Start of Extracted data

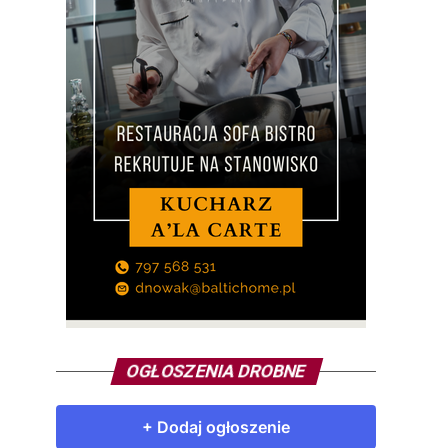
OGŁOSZENIA DROBNE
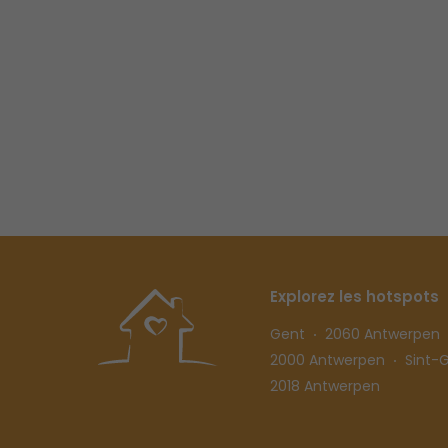
Explorez les hotspots
Gent
2060 Antwerpen
2000 Antwerpen
Sint-Gi
2018 Antwerpen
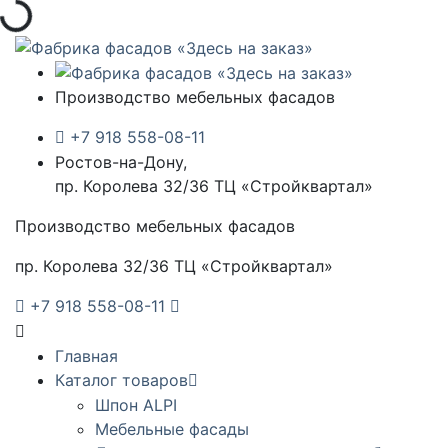
Производство мебельных фасадов
+7 918 558-08-11
Ростов-на-Дону,
пр. Королева 32/36 ТЦ «Стройквартал»
Производство мебельных фасадов
пр. Королева 32/36 ТЦ «Стройквартал»
+7 918 558-08-11
Главная
Каталог товаров
Шпон ALPI
Мебельные фасады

End of Extracted data

Written task: In the entries above, which lines hold the word "Antwerpen"? Copy them out.

Exercise solution:
2060 Antwerpen
2000 Antwerpen
2018 Antwerpen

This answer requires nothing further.